L'entreprise Eiffage Construction jugée en appel à Nîmes pour la mort d'un cordiste

Publié le Mis à jour le
Écrit par Josette Sanna avec Pauline Sauthier

L'entreprise Eiffage Construction Gard a comparu ce jeudi devant la cour d'appel de Nîmes pour homicide involontaire, après la mort en 2018, d’un cordiste sur un chantier de la ville. En première instance Eiffage avait été condamnée à 100 000 euros d'amende.

Mickaël Beccavin était cordiste. Il est mort après une chute de plus de 10  mètres le 6 mars 2018 à Nîmes sur le chantier du Trigone, un ensemble immobilier près de la gare. Il n'avait pas de corde de sécurité. Suspendu au-dessus du vide, il devait poser des balcons métalliques amenés par une grue qui devaient ensuite être posés sur la façade d'une résidence pour étudiants. Erreur technique du grutier ou mauvais choix de poursuite du chantier ? Aucun témoin direct des faits n'avait alors été entendu en première instance.

 Pressés

Apparemment, tout le monde était pressé sur ce chantier.

Sébastien Gimard, gérant de la société Sud Acrobatic,

Lors du premier procès

En première instance, deux entreprises comparaissaient pour homicide involontaire : la société de travaux sur cordes Sud Acrobatic, et l’entreprise Eiffage Construction Gard. Poursuivie pour le même chef d’accusation, mais liquidée en 2019, la société Ciciarelli, chargée de la confection des balcons, n’était pas représentée. Si Sud Acrobatic avait été relaxée du chef d’homicide involontaire, elle avait en revanche  été condamnée à 4000 € d’amende pour « réalisation de travaux sans remise d’un Plan particulier de sécurité et de protection de la santé » sans avoir à verser aucune indemnité aux proches de Mickaël Beccavin.

 

 Eiffage reconnue coupable d'homicide involontaire en première instance

Eiffage construction Languedoc-Roussillon avait alors été reconnue coupable « d’homicide involontaire par personne morale dans le cadre du travail », et "d’avoir eu recours à de la sous-traitance sans faire accepter le sous-traitant par le maître d’ouvrage ». Pour le recours non justifié à des travaux sur cordes plutôt qu’à toute autre solution de protection collective, Eiffage avait également été reconnue coupable de « mise à disposition pour des travaux en hauteur temporaires de plan de travail non conforme ».

 100 000 euros d'amende

Pour ces trois chefs, Eiffage avait été condamnée à une amende de 100 000 € et à verser des dommages et intérêts aux proches de Mickaël Beccavin. L’entreprise Ciciarelli n’existant plus suite à sa fusion-absorption par l’entreprise SIM Fermetures, cette dernière avait été « relaxée des fins et poursuites ».

 

L'avocat général requiert la même peine " et même au-delà"

L'ancienne compagne de la victime a témoigné à la barre du procès en appel. 

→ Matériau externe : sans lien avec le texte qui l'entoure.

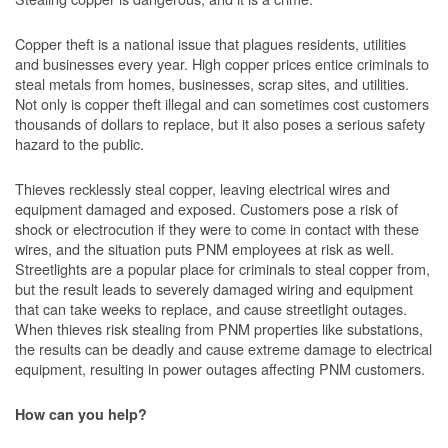
Copper theft is a national issue that plagues residents, utilities
and businesses every year. High copper prices entice criminals to
steal metals from homes, businesses, scrap sites, and utilities.
Not only is copper theft illegal and can sometimes cost customers
thousands of dollars to replace, but it also poses a serious safety
hazard to the public.
Thieves recklessly steal copper, leaving electrical wires and
equipment damaged and exposed. Customers pose a risk of
shock or electrocution if they were to come in contact with these
wires, and the situation puts PNM employees at risk as well.
Streetlights are a popular place for criminals to steal copper from,
but the result leads to severely damaged wiring and equipment
that can take weeks to replace, and cause streetlight outages.
When thieves risk stealing from PNM properties like substations,
the results can be deadly and cause extreme damage to electrical
equipment, resulting in power outages affecting PNM customers.
How can you help?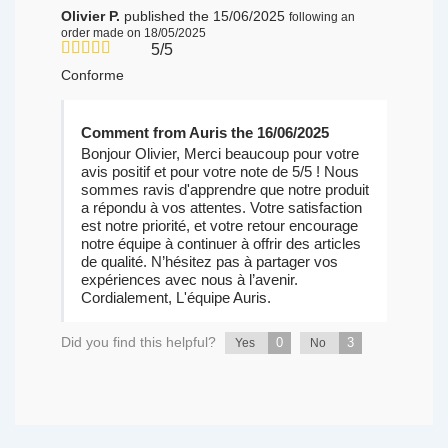
Olivier P.
published the 15/06/2025
following an
order made on 18/05/2025
5/5
Conforme
Comment from Auris the 16/06/2025
Bonjour Olivier, Merci beaucoup pour votre
avis positif et pour votre note de 5/5 ! Nous
sommes ravis d'apprendre que notre produit
a répondu à vos attentes. Votre satisfaction
est notre priorité, et votre retour encourage
notre équipe à continuer à offrir des articles
de qualité. N’hésitez pas à partager vos
expériences avec nous à l’avenir.
Cordialement, L'équipe Auris.
Did you find this helpful?
0
3
Yes
No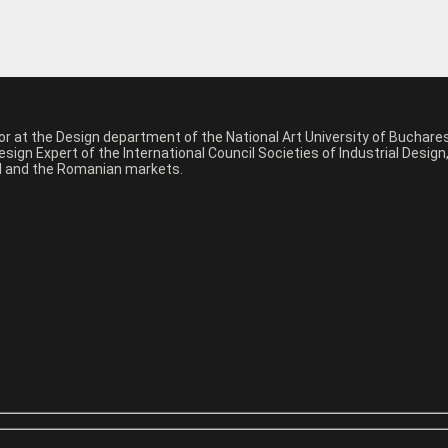
sor at the Design department of the National Art University of Buchar
sign Expert of the International Council Societies of Industrial Desig
nal and the Romanian markets.
*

"Michaël était très consciencieux. Deux jours avant sa mort, il m'avait dit qu'il en avait marre de ce chantier. Que c'était " un vrai bordel"

Sandrine Philippon

Ancienne compagne de la victime

A qui la faute ?

" C'est pas moi, c'est l'autre. C'est une ritournelle que l'on entend à tous les procès pour des accidents de ce type" regrette Grégory Molina  de l'Association des cordistes en colère, cordistes solidaires. La question soulevée par l'accident de Mickaël soulève une question fondamentale sur la sécurité des chantiers : prioriser la protection collective plutôt que l'emploi des cordistes avec des protections individuelles. "Pour nous en tant que cordistes c'est une disposition législative qui est un garde-fou et qu'il faut absolument protéger". Selon lui, la condamnation d'Eiffage résonne comme une jurisprudence visant à remettre en cause une pratique qui consiste à faire à appel à des cordistes pour faire des économies.

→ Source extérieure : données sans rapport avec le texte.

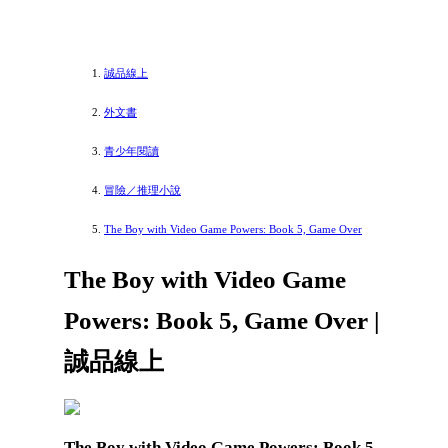
誠品線上
外文書
青少年閱讀
冒險／推理小說
The Boy with Video Game Powers: Book 5, Game Over
The Boy with Video Game
Powers: Book 5, Game Over |
誠品線上
The Boy with Video Game Powers: Book 5,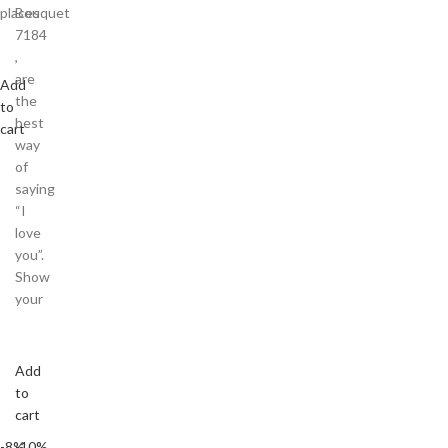
places
Bouquet
7184
,
are
Add
the
to
best
cart
way
of
saying
“I
love
you”.
Show
your
Add
to
cart
-8%
-10%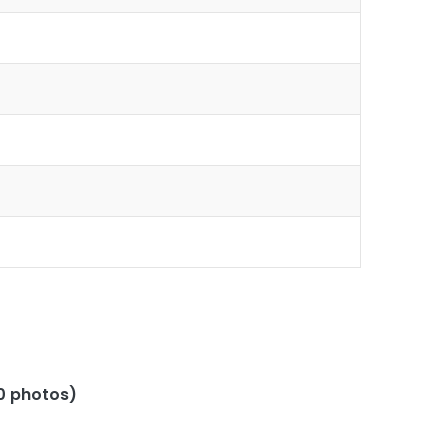
(0 photos)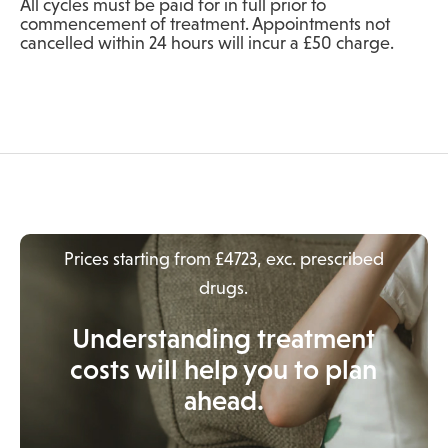
All cycles must be paid for in full prior to
commencement of treatment. Appointments not
cancelled within 24 hours will incur a £50 charge.
Prices starting from £4723, exc. prescribed
drugs.
Understanding treatment
costs will help you to plan
ahead.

Faire appel à un cordiste pour les constructeurs, c'est moins cher que mettre en place des échafaudages et des nacelles.

Grégory Molina

Association des cordiste en colères, cordistes solidaires

Lors du procès en appel, l'avocat général a requis la confirmation du jugement de première instance : 100 000 ajoutant que la cour pouvait aller au-delà vu l'importance du groupe Eiffage. L'arrêt sera rendu le 2 juin.